Tuesday, March 20, 2007

 

Global Temperatures May Not Be As Meaningful As Claimed

The other day at DrHelen, I made a comment that may be more true than I expected.
The article says, globally, February was the warmest ever. It sure wasn't in Cincinnati. Average temperatures were more than 11 degrees F. below normal. It makes me wonder, at least a little bit, how they come up with these "global" temperatures.

Emphasis added
We all may have very good reason to wonder about "global" temperatures. It turns out whatever method being used to calculate "global" temperature may not be valid. Science Daily published this article March 18, 2007: Researchers Question Validity Of A 'Global Temperature'.
Discussions on global warming often refer to 'global temperature.' Yet the concept is thermodynamically as well as mathematically an impossibility, says Bjarne Andresen, a professor at The Niels Bohr Institute, University of Copenhagen, who has analyzed this topic in collaboration with professors Christopher Essex from University of Western Ontario and Ross McKitrick from University of Guelph, Canada.
"It is impossible to talk about a single temperature for something as complicated as the climate of Earth", Bjarne Andresen says, an an expert of thermodynamics. "A temperature can be defined only for a homogeneous system. Furthermore, the climate is not governed by a single temperature. Rather, differences of temperatures drive the processes and create the storms, sea currents, thunder, etc. which make up the climate".

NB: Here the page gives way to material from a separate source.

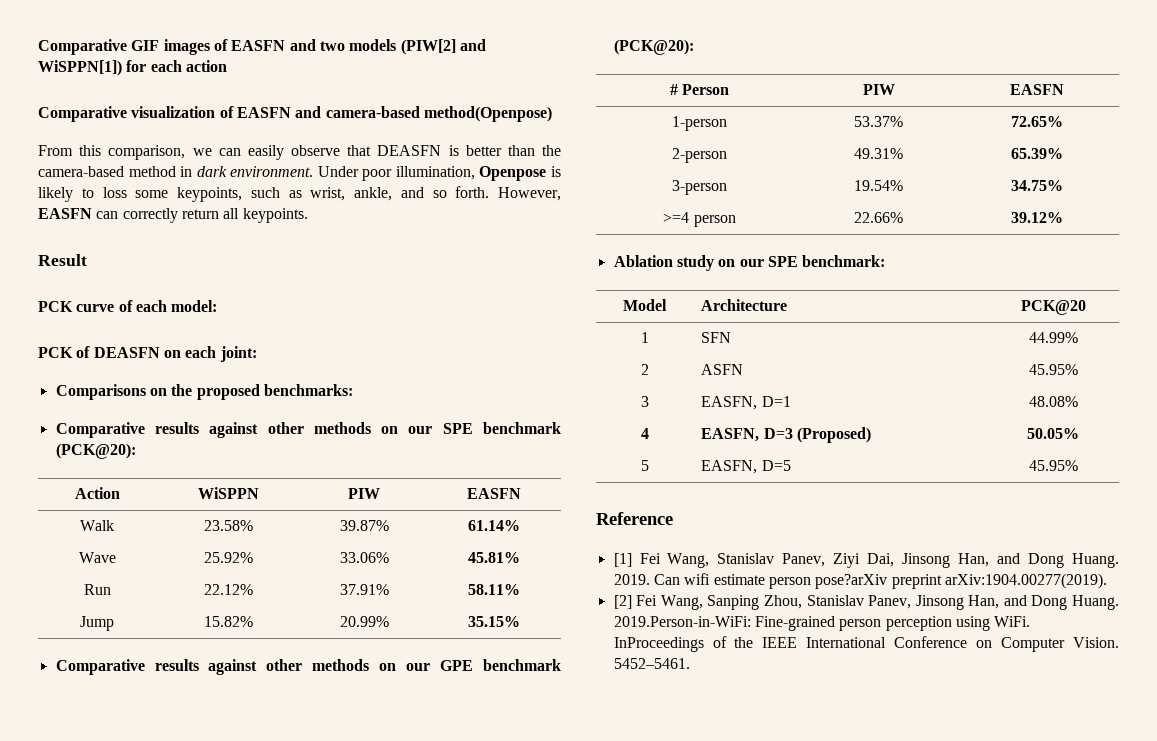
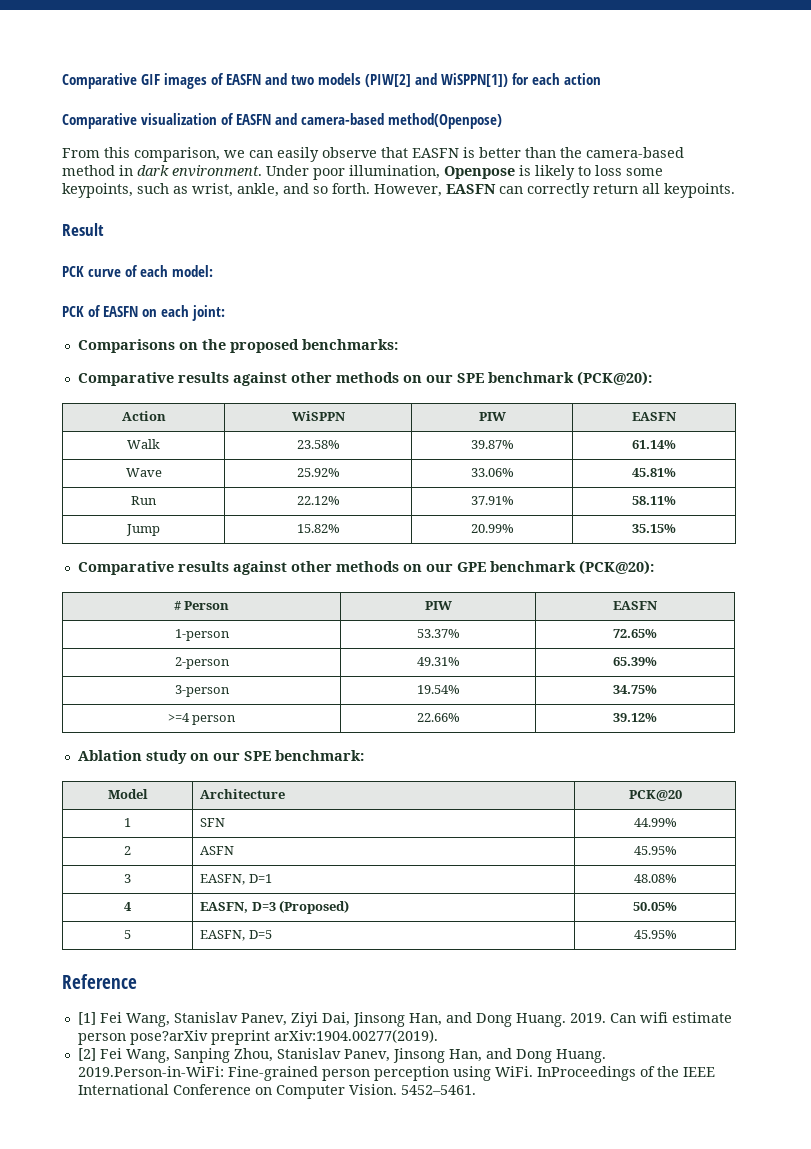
[377,145,442,156] DEASFN -> [412,148,459,158] EASFN
[93,347,160,358] DEASFN -> [103,306,138,317] EASFN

He explains that while it is possible to treat temperature statistically locally, it is meaningless to talk about a a global temperature for Earth. The Globe consists of a huge number of components which one cannot just add up and average. That would correspond to calculating the average phone number in the phone book. That is meaningless. Or talking about economics, it does make sense to compare the currency exchange rate of two countries, whereas there is no point in talking about an average 'global exchange rate'.
These are but two examples of ways to calculate averages. They are all equally correct, but one needs a solid physical reason to choose one above another. Depending on the averaging method used, the same set of measured data can simultaneously show an upward trend and a downward trend in average temperature. Thus claims of disaster may be a consequence of which averaging method has been used, the researchers point out.

What Bjarne Andresen and his coworkers emphasize is that physical arguments are needed to decide whether one averaging method or another is needed to calculate an average which is relevant to describe the state of Earth.
Seems we've still a lot of work to do in order to determine what is going on climatically and how much impact Al Gore's excess CO2 is having on the climate.

Comments:
what they never say is that the more c02 in the air, the better plants will grow, if we hadnt had chopped down all these trees, and paved the planet, the amount of oxygen released out of those trees, would remain the same.